Recorded information ▸

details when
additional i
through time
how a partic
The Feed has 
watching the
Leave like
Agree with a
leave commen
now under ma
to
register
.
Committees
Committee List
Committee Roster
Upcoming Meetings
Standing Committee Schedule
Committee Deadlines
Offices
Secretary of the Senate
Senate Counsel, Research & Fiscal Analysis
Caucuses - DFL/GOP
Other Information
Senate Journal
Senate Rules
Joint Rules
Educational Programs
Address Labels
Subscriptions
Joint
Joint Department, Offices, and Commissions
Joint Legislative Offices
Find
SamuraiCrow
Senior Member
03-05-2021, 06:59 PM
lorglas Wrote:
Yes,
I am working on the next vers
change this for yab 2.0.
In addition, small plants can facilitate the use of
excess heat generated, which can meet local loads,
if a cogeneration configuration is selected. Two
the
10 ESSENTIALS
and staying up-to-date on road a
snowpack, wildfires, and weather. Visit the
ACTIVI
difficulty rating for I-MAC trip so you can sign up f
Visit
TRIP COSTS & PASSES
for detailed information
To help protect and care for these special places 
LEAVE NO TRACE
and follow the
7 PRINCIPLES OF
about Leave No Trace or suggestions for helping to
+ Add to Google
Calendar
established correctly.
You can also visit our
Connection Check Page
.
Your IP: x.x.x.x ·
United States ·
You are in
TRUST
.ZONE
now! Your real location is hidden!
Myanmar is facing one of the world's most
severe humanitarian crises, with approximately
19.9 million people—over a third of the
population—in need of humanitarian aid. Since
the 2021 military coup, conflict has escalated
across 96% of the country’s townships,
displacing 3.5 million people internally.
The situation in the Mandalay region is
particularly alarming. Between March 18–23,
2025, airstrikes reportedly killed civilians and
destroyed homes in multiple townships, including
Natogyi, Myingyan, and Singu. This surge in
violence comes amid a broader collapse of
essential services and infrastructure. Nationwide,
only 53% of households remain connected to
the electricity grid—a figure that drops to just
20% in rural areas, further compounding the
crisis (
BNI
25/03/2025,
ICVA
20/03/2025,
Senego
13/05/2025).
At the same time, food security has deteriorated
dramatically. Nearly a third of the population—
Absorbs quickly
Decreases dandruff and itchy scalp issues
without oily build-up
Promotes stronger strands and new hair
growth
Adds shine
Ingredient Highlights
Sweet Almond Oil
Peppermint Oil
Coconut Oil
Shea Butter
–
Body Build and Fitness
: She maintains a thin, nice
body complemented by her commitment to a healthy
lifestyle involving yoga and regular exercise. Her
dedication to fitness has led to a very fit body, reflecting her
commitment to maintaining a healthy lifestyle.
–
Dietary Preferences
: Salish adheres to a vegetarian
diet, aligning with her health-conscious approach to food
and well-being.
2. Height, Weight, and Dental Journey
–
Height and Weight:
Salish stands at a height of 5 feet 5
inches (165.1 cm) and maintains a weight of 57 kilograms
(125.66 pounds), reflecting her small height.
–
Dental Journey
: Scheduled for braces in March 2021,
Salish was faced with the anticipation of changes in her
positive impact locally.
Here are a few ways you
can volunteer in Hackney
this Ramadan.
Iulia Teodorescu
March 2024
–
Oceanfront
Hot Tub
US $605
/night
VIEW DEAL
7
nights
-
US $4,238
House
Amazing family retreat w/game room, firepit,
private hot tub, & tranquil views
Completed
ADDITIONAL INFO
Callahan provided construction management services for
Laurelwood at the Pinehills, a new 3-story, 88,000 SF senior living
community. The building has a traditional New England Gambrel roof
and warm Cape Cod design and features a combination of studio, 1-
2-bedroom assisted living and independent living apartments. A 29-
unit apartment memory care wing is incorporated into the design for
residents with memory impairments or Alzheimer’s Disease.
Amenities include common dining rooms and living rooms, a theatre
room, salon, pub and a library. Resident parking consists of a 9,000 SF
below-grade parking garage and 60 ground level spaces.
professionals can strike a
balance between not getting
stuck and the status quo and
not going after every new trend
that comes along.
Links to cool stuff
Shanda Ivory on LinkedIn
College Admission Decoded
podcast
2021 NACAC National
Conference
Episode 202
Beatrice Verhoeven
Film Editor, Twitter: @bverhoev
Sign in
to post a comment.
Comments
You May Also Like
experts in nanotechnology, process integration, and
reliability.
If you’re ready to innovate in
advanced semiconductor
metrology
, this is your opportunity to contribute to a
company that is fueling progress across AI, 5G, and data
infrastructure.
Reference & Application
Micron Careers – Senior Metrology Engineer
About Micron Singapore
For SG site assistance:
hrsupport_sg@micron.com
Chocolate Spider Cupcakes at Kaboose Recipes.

What is being asked ▸ Filter the listing so that only lines holding the word "commitment" remain, and copy those lines.

Exercise solution ▸
body complemented by her commitment to a healthy
commitment to maintaining a healthy lifestyle.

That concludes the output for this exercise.